Alex Cole-Hamilton exposed the shocking story of a refugee who had to go back to war-torn Kiev for her medical treatment. However, John Mason had the temerity to accuse Jackie Baillie of exaggerating the crisis. He should pause on that and try telling it to the patient in Inverness who has been waiting 12 weeks for a GP telephone appointment, to the patient who has been waiting four years for a hip replacement, or to someone who has been waiting for life-changing cancer treatment. I ask Gillian Martin who it is that is “hiding behind the couch.”
Imagine how those patients felt on Monday, when the First Minister used a press conference on the crisis in our NHS to grandstand on the constitutional wrangling over the Gender Recognition Reform (Scotland) Bill on the same day that it emerged that one patient in my region, under NHS Grampian, had waited five years for a simple computed tomography—CT—scan.

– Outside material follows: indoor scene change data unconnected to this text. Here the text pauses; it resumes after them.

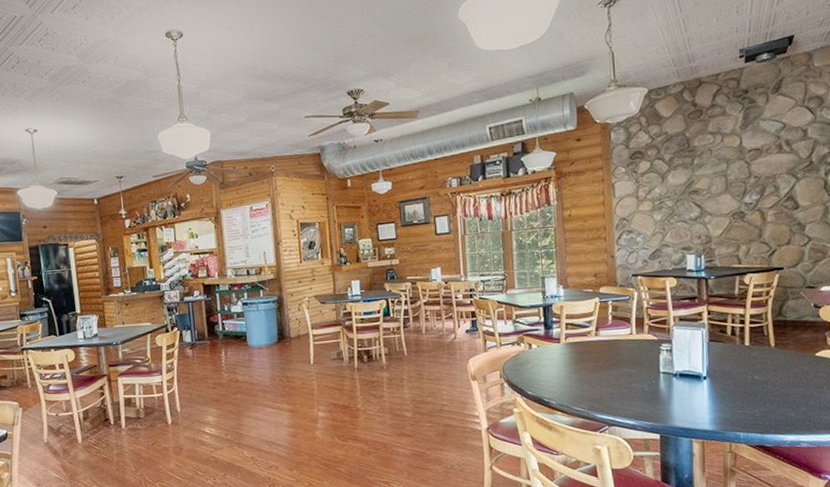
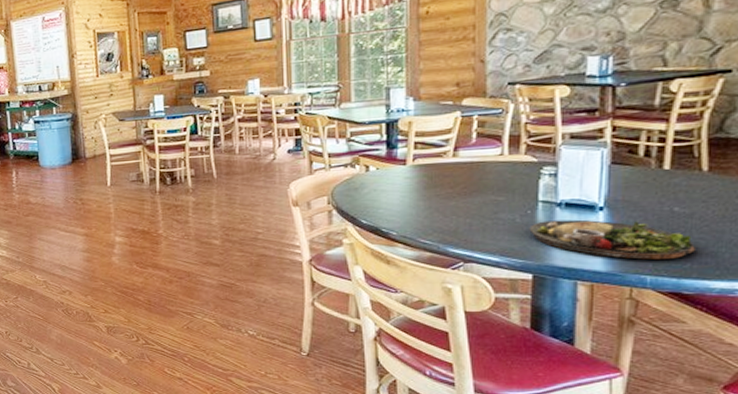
dinner plate: none [655,387,771,419] -> present [529,219,695,260]

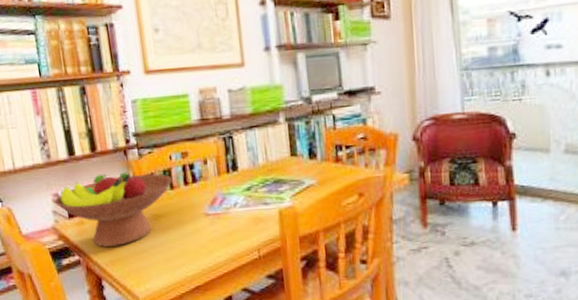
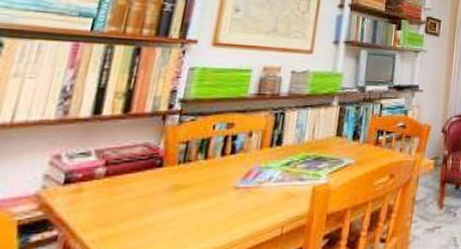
fruit bowl: present [54,172,173,247] -> none [50,137,210,220]

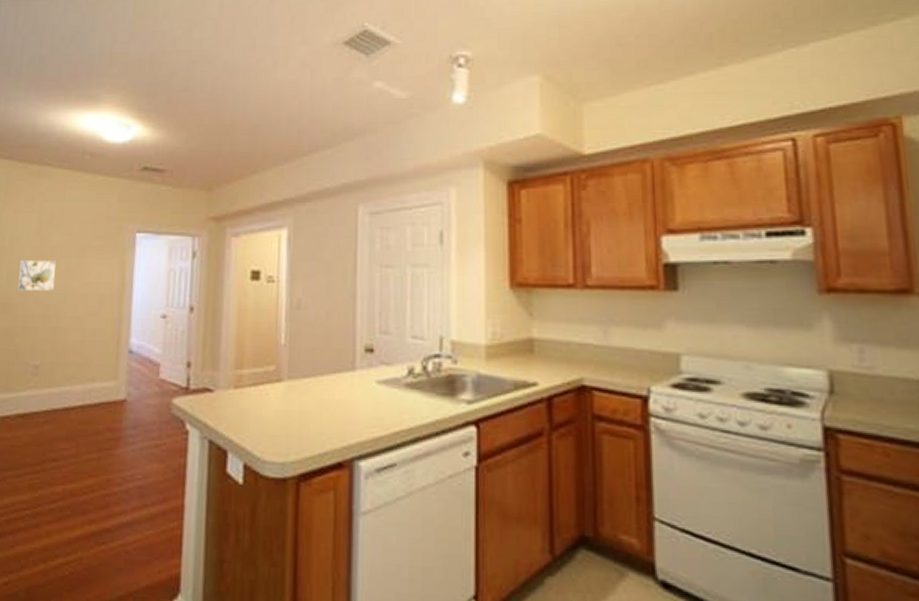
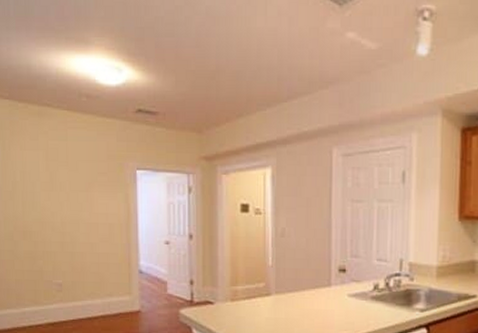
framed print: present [18,260,57,291] -> none [32,194,67,221]

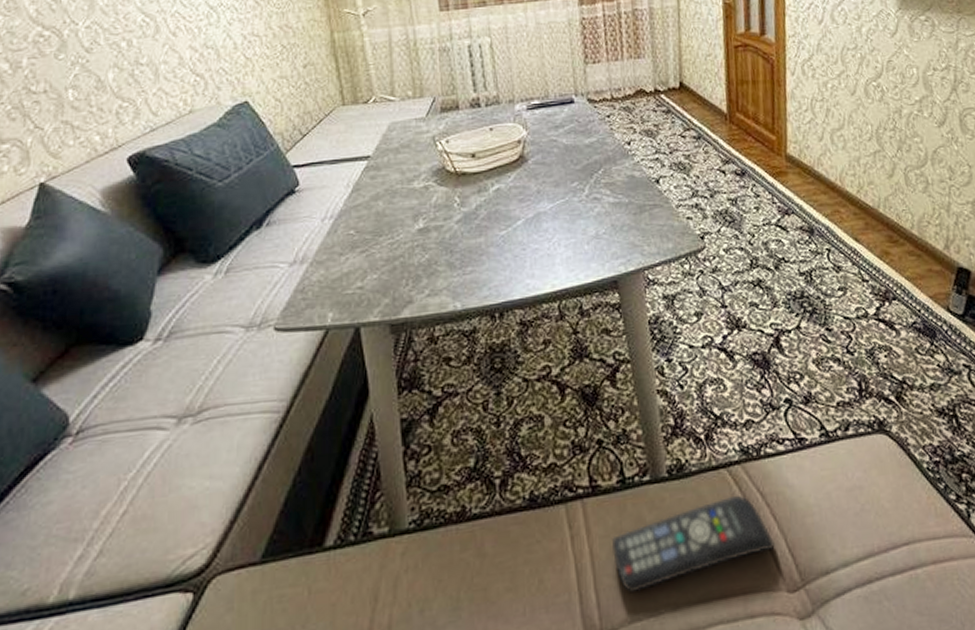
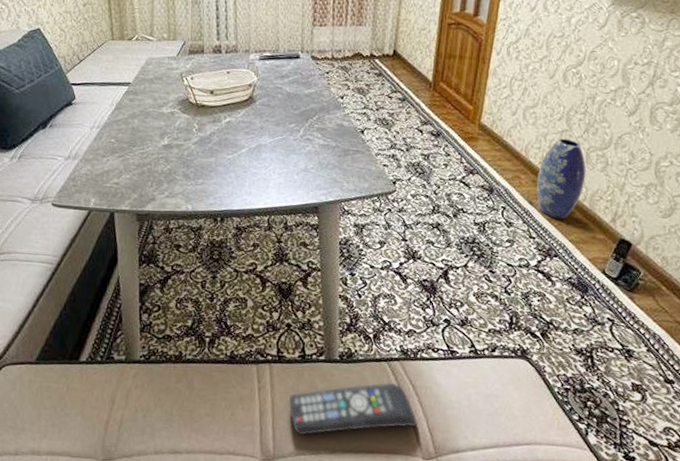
vase: none [858,160,909,254] -> present [536,138,586,219]

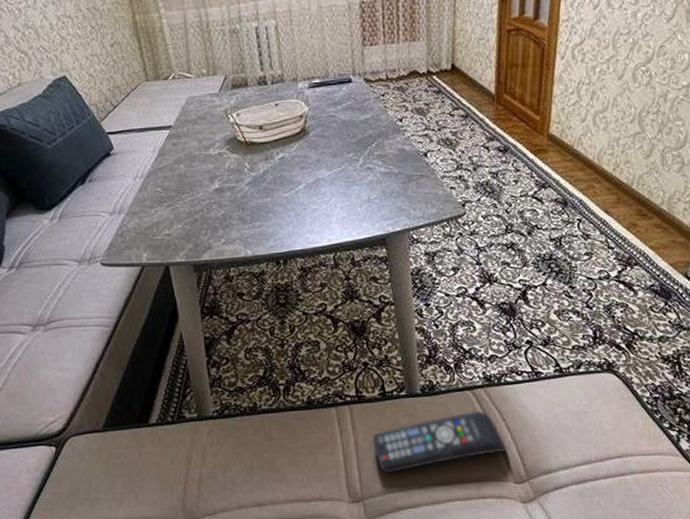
vase: present [536,138,586,219] -> none [612,141,662,226]

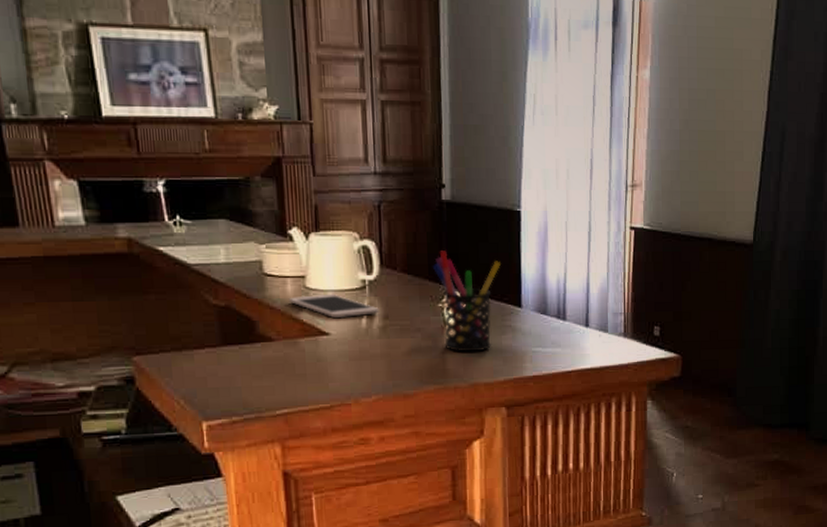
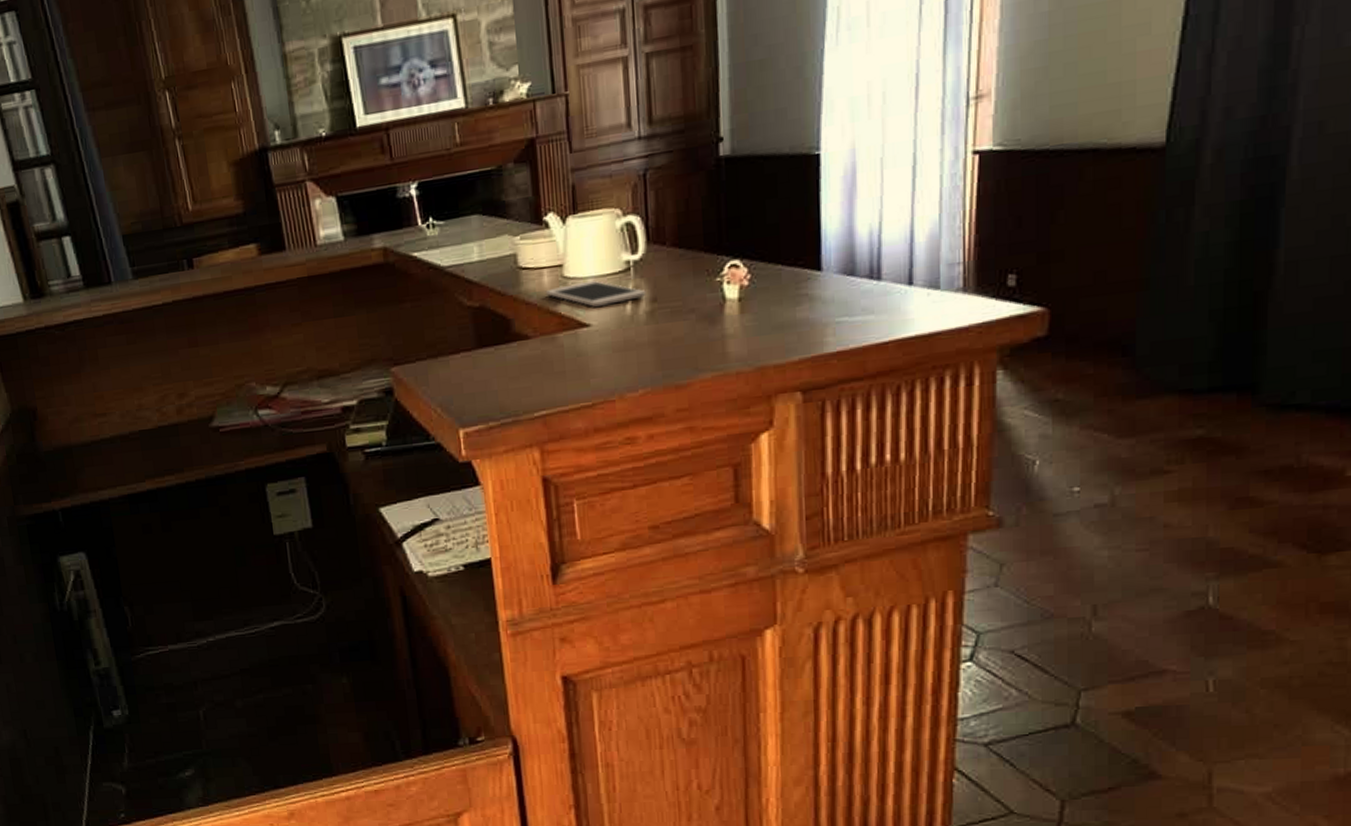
pen holder: present [432,250,501,353] -> none [708,215,794,332]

As we have witnessed today, all the SNP does is sing from the same songbook. It deflects, distracts and—as we have heard again and again today—it blames the UK Government or, as David Torrance did, blames Labour for what it did more than 15 years ago. Really? Emma Roddick, who obviously does not understand employment legislation, has blamed the UK Government for the ball and chain on that legislation. Poppycock!
However, the question remains: how can the NHS come back from the brink after 15 years of mismanagement under the SNP Government? We have sensible policy proposals. The cabinet secretary asked earlier where our ideas are. He has run out of ideas; he is asking us for them. We have published ideas on crisis maximum waiting times, an electronic repeat prescription system, an app for live hospital waiting times; and “prehab”—[Interruption.]
The cabinet secretary, from a sedentary position, said, “Do it tomorrow”—I say to him that we have been waiting 15 years.
Our published proposals could make a real and defining difference, not just to how the NHS works and the pressures that it faces, but to patients’ experience of the system. If the cabinet secretary would like some ideas because he has run out of them, we will gladly meet him to share ours.
On the wider health system, we know that delayed discharge is a massive issue that prevents the flow of patients through the NHS from A and E on to other wards. More often than not, bed blocking is caused by a lack of social care packages at home or in the community, thanks in part to savage funding cuts to local authorities by the SNP Government.
However, instead of going full throttle to address the problem now, the SNP, in its wisdom, has decided to introduce legislation to set up a centralising national care service three years down the road with soaring cost implications for the public purse. The reality is that the 300 additional care home beds that the health secretary announced will not cut it when more than 1,700 people in hospital are clinically safe to leave but cannot do so.
On staffing, we know that the NHS workforce is massively understaffed with high vacancy rates. In fact, figures from the BMA suggest that consultant vacancies are more than double the Scottish Government’s official figures. There is still no proper workforce plan. The NHS will continue to haemorrhage staff if working conditions do not improve. That is not the exception; it is the norm, so we must urgently find ways to address the situation.
16:54Meeting of the Parliament
Meeting date: 18 January 2023
Tess White
On a point of order, Presiding Officer. I am finding it difficult to hear my colleague because of the conversations that are going on in the chamber.